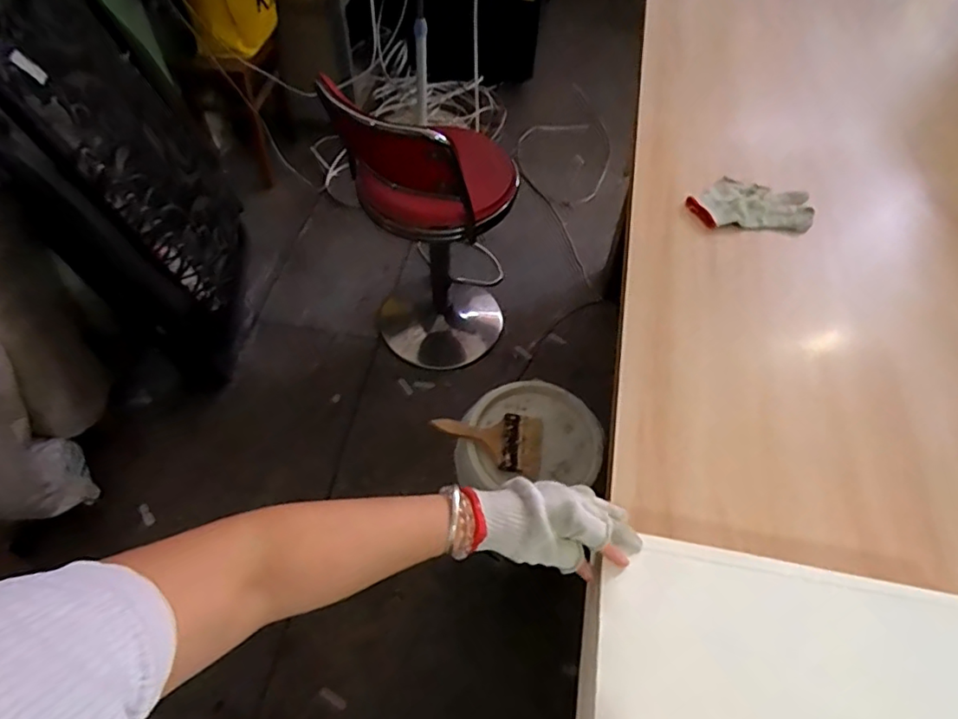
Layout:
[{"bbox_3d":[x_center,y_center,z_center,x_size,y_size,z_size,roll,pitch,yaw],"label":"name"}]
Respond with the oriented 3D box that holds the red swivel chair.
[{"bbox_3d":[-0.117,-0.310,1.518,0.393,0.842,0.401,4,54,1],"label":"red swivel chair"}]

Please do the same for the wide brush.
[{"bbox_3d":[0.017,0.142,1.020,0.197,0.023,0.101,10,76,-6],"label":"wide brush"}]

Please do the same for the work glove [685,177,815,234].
-.-.-
## AIM OF THE TASK
Once the pictures are set aside, repeat the data above exactly.

## EXERCISE OUTPUT
Layout:
[{"bbox_3d":[x_center,y_center,z_center,x_size,y_size,z_size,roll,pitch,yaw],"label":"name"}]
Respond with the oriented 3D box that holds the red swivel chair.
[{"bbox_3d":[-0.117,-0.310,1.518,0.393,0.842,0.401,4,54,1],"label":"red swivel chair"}]

Please do the same for the wide brush.
[{"bbox_3d":[0.017,0.142,1.020,0.197,0.023,0.101,10,76,-6],"label":"wide brush"}]

Please do the same for the work glove [685,177,815,234].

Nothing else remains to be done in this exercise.